*Goal of the exercise*
Identify every line in the records that contains the string "work", treating uppercase and lowercase as different, and copy each such line.

*** Provided data ***

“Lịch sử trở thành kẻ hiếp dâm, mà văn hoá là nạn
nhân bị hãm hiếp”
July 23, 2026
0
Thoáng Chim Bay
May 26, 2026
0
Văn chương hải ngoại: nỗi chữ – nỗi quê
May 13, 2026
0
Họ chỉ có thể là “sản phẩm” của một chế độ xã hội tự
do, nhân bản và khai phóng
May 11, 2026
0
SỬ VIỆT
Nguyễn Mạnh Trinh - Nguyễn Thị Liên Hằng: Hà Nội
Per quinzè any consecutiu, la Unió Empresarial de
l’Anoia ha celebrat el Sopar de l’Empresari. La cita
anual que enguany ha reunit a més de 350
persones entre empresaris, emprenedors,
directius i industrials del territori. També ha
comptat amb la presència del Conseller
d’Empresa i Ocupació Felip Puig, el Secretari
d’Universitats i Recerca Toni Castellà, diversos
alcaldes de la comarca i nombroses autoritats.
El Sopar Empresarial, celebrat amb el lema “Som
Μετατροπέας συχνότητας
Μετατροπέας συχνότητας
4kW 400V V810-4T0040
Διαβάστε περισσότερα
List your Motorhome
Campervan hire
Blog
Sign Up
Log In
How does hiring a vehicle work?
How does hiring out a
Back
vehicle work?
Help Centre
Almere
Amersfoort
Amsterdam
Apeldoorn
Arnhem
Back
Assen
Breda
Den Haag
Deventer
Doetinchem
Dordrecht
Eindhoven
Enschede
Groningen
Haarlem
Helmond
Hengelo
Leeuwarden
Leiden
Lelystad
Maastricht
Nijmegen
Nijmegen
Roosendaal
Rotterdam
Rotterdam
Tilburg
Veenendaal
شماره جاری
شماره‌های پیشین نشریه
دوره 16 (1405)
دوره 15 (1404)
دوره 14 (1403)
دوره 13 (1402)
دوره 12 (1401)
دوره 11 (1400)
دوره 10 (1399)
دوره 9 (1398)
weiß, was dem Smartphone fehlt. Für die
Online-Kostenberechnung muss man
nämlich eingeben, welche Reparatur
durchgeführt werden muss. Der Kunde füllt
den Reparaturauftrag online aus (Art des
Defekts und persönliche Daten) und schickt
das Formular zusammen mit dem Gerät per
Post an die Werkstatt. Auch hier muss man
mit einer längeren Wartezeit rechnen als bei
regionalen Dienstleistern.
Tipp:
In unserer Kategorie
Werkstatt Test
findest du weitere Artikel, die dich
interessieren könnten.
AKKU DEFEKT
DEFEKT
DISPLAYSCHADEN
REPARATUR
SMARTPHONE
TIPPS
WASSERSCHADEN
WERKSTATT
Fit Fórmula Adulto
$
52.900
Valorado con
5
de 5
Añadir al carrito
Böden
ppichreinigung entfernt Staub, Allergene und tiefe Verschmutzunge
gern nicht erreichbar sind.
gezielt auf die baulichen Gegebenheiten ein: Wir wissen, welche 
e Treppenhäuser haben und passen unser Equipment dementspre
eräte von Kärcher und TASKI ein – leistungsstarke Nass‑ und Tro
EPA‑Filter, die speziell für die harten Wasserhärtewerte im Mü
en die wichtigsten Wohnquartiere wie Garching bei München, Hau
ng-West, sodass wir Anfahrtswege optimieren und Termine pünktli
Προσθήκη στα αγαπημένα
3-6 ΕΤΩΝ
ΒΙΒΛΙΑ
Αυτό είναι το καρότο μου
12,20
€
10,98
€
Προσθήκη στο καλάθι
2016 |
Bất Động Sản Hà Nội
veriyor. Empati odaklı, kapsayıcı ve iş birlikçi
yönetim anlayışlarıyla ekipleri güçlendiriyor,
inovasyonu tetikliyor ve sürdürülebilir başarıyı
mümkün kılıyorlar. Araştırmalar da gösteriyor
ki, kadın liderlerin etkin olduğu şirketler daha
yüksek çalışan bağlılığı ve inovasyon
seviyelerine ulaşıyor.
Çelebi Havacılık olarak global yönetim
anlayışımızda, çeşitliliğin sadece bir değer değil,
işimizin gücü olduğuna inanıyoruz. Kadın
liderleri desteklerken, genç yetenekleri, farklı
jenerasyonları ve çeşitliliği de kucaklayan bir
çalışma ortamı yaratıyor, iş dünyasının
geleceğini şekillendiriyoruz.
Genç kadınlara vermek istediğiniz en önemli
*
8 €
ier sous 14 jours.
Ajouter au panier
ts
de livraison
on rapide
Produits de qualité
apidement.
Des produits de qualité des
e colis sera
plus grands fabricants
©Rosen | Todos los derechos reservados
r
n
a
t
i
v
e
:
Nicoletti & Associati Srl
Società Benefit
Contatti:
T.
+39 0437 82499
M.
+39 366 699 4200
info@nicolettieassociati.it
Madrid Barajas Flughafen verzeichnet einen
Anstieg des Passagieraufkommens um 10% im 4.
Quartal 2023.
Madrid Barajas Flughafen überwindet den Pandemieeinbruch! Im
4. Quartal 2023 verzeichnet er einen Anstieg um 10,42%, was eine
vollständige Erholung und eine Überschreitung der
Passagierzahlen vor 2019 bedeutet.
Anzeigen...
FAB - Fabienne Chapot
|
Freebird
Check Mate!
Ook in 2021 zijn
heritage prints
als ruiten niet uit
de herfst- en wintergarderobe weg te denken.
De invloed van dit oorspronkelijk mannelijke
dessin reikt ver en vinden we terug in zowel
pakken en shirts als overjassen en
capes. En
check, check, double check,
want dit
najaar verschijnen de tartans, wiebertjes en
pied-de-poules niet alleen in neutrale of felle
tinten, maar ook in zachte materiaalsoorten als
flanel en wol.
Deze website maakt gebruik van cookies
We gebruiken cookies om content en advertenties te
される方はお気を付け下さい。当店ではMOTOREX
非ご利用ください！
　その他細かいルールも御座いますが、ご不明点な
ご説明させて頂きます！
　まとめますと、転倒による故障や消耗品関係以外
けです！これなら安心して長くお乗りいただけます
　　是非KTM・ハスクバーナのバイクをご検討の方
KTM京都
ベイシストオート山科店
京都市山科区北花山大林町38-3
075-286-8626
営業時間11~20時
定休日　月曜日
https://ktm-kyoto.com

*** End of Provided data ***

*Exercise output*
How does hiring a vehicle work?
vehicle work?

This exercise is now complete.